Singapore legislation
Clause 94
Clause 94
Tort of failing to respond reasonably to online harm notice
(1)
A victim of an applicable online harmful activity may send an online service provider a written notice that an applicable online harmful activity in relation to the victim has occurred by means of the online service (called in this section an online harm notice).
(2)
An online harm notice mentioned in subsection (1) must —
identify the applicable online harmful activity in a way that is sufficient to enable the online service provider to address that activity; and
be sent in such manner and form, and contain such particulars, as may be prescribed.
(3)
Where an online service provider is sent an online harm notice in accordance with subsections (1) and (2), the online service provider has a duty to the victim to do the following within a reasonable time:
take reasonable care in assessing whether the applicable online harmful activity identified in the notice has occurred;
if so, take reasonable steps to address that applicable online harmful activity.
(4)
In determining what steps are reasonable for an online service provider to take to address the applicable online harmful activity under subsection (3), the court is to have regard to the following factors:
the circumstances in which the applicable online harmful activity identified in the online harm notice was conducted;
the extent to which the applicable online harmful activity identified in the online harm notice is likely to persist or continue by means of the online service;
the past conduct of the person who conducted the applicable online harmful activity identified in the online harm notice;
the impact on any person who may be affected by the steps taken to address the applicable online harmful activity; (e)any other consideration or factor that may be prescribed.Illustrations (a) Z provides a social media service.
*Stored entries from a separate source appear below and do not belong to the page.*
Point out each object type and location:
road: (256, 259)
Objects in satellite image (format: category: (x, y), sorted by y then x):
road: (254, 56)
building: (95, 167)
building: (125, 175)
X posts an intimate image of Y using this service without Y’s consent. Y sends Z an online harm notice of the intimate image abuse that has occurred in relation to Y. Z promptly disables access by end‑users on its service to X’s post. Z has taken reasonable steps to address the intimate image abuse identified in Y’s online harm notice. (b) Z provides a social media service. X repeatedly makes harassing posts of Y using this service. Y sends Z an online harm notice of the online harassment that has occurred in relation to Y. Z promptly suspends X’s online account on the service and warns X against repeating X’s actions. Z has taken reasonable steps to address the online harassment identified in Y’s online harm notice. (c) Z provides a social media service. X creates a page on this service to harass Y, and multiple users make harassing posts of Y on this page. Y sends Z an online harm notice of the online harassment that has occurred in relation to Y. Z promptly disables access by end‑users on its service to this page created by X. Z has taken reasonable steps to address the online harassment identified in Y’s online harm notice.
(5)
If an online service provider contravenes subsection (3), a person who —
sent the online harm notice in accordance with subsections (1) and (2); and
is a victim of the applicable online harmful activity identified in the notice,may bring civil proceedings in a court against the online service provider (called in this section the respondent).
(6)
In any civil proceedings mentioned in subsection (5), it is presumed until the contrary is proved that the respondent failed to take the reasonable steps mentioned in subsection (3)(b), if the victim proves that —
an online harm notice was sent to the respondent in accordance with subsections (1) and (2);
the applicable online harmful activity identified in the online harm notice has occurred by means of the respondent’s online service;
the applicable online harmful activity involved the communication of online material; and
after a reasonable period of time had passed since the online harm notice was sent, that online material remained accessible to end‑users of the online service.
(7)
In any civil proceedings mentioned in subsection (5), it is a defence for the respondent to prove that, through no fault of the respondent, the respondent did not receive the online harm notice that was sent in accordance with subsections (1) and (2).
(8)
Where the respondent is a prescribed online service provider —
the reasonable time mentioned in subsection (3) is to be read as the prescribed period of time; and
the respondent is in contravention of the respondent’s duty in subsection (3) if the respondent fails to take such steps within the prescribed period of time, unless the respondent can show that it was not reasonable for the respondent to do so.
(9)
Where the respondent has responded to an online harm notice in accordance with requirements that may be prescribed as applicable to the respondent, the respondent is deemed to have fulfilled the respondent’s duty under subsection (3).
(10)
To avoid doubt, the fact that the respondent did not respond to an online harm notice in accordance with the prescribed requirements mentioned in subsection (9) does not, without more, lead to the conclusion that the respondent had failed to fulfil the respondent’s duty under subsection (3).